Who else? The young Toronto trio BADBADNOTGOOD gained notoriety for its instrumental translations of dubstep and hip-hop beats; a few weeks worth of Internet debate about their attitudes later, they were spotted backing R&B breakout star Frank Ocean on stage. The operatically-trained singer Abiah released his second album this year, a collection of acoustic R&B ballads, and if the piano backing sounds familiar, that's because it came from his cousin Robert Glasper. There was the jazz-funk of saxophonist Lakecia Benjamin and the classic soul inspiration behind singer Gregory Porter, who both released albums on the same jazz label. Electronic beat wizard Flying Lotus is hip deep in this. We were reminded of his jazz connections this year when the Vijay Iyer Trio did a version of "MmmHmm," a song he made with Thundercat; and then again, sadly, when we learned of the passing of his collaborator Austin Peralta, who was only 22.

And there was Christian Scott, who, like fellow outspoken New-Orleans-bred trumpeter Nicholas Payton, devised his own coinage for his musical fusions. His "stretch music," as he calls it on the liner notes to his double-CD release Christian aTunde Adjuah, accommodates a wide variety of hip-hop and rock vernacular into his compositions. One of the tunes he's recently arranged for his quintet was "No Church In The Wild" — an instrumental expansion on the Jay-Z/Kanye West rap song which features a hook from Frank Ocean. In fact, there's actually a commercial recording of "No Church In The Wild" coming when Scott and fellow young musicians of the New-York-based NEXT Collective release an album of pop covers in February.

What's Next

With momentum behind the likes of Glasper and Spalding, and no shortage of young musicians in their wake, the free exchange behind the term Black American Music — if not necessarily the term itself — is likely to grow. Glasper himself appears on at least two genre-crossing Blue Note albums coming next year — one from the jazz-trained singer Jose James, who just made his own late-night TV debut, and another from jazz-trained bassist Derrick Hodge, who plays in Glasper's Experiment band. And both Glasper and Spalding have been nominated for 2013 Grammy Awards, another mark of mainstream recognition.

In the historical view, jazz experiments from the hip-hop generation — or hip-hop from jazz-trained musicians – have been around for decades already. But now some of it is poised to merge into the mainstream of black popular music. So could any of this ever hit commercial radio?

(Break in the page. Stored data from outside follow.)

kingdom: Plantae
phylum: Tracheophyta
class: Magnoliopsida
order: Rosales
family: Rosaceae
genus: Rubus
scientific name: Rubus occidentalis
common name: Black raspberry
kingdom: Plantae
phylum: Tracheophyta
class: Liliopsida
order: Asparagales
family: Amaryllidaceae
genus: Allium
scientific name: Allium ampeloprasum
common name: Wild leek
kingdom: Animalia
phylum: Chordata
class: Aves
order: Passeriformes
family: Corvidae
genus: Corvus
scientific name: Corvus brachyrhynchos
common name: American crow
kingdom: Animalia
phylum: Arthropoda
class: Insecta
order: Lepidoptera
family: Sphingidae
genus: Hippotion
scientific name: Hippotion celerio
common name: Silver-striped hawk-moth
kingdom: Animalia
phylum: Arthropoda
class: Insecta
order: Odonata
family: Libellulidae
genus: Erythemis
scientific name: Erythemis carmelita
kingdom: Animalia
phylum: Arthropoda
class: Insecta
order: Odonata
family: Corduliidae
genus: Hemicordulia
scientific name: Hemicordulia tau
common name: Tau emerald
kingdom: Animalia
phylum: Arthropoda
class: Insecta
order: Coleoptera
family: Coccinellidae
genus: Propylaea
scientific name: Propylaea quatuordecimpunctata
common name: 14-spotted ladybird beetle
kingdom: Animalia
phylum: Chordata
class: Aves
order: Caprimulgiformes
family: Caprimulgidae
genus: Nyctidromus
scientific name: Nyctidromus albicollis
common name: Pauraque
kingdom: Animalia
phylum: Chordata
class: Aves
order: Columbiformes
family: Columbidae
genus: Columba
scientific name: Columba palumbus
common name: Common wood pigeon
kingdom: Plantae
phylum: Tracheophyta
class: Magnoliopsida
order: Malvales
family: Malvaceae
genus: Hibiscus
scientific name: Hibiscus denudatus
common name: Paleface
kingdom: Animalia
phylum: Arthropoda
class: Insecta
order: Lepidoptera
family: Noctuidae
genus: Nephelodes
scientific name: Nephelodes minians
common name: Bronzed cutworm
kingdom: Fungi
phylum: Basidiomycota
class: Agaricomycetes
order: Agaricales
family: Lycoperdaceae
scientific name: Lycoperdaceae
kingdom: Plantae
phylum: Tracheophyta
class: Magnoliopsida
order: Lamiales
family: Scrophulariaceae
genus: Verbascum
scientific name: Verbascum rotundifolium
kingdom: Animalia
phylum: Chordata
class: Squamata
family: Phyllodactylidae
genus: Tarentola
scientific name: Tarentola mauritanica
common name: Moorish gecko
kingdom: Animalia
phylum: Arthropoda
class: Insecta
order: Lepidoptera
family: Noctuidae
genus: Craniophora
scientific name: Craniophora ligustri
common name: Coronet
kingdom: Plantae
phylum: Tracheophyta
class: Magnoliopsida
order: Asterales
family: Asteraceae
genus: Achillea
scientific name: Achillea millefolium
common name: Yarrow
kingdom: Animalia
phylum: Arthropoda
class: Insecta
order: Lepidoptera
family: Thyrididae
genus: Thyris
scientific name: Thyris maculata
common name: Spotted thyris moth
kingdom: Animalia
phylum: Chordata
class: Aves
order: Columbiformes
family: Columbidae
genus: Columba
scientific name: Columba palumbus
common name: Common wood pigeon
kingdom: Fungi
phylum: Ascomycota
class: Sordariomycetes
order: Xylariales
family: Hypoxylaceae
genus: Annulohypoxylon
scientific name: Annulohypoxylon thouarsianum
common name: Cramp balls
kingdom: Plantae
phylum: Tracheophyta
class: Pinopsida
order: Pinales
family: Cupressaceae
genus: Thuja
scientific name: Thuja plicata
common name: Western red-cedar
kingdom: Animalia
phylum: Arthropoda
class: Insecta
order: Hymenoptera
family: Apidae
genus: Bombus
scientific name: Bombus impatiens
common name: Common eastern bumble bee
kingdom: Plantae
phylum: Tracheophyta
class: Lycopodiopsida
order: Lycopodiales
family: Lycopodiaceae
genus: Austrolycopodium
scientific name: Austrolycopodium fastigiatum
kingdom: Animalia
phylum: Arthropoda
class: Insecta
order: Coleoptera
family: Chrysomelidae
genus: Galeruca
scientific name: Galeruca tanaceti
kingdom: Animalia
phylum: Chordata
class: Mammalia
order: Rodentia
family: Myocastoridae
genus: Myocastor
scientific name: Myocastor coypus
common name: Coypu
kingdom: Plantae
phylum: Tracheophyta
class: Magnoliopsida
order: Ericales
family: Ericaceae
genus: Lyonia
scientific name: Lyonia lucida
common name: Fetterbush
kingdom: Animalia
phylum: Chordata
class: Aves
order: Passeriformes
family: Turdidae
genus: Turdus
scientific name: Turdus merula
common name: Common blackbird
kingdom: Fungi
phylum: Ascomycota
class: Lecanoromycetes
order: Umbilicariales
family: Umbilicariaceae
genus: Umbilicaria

The pianist Ethan Iverson is no stranger to crossover success, being the pianist in The Bad Plus. Iverson, who is white, once reflected in writing: "Black communities in America today have very little to do with jazz, choosing to celebrate hip-hop, soul and other popular musics instead. The minute some instrumentalists figure out how to really align the most mysterious qualities of jazz with this contemporary folklore there will be some hit jazz records again."

Bridges to the "contemporary folklore" this year have prized traditional artistic priorities. They primarily rely on the contributions of highly-trained instrumentalists, usually working together in real time. They see talented vocalists as one piece of the puzzle, not the centerpiece. They make space for improvising and spontaneity and experimentation, however limited. They've largely had an organic quality, a feeling of "how can we reflect these sonic impulses as a band," as opposed to "how can we make a hit?"

Perhaps this year commercial radio tastemakers weren't ready to program Robert Glasper next to Rihanna or Nicki Minaj. Perhaps the efforts themselves weren't quite catchy enough. Perhaps certain sounds or values prove too huge a handicap in the realpolitik of today's pop marketplace. But judging from the musicians who led, and the listeners who followed, expect to hear much more from young jazz musicians making radio in their own image.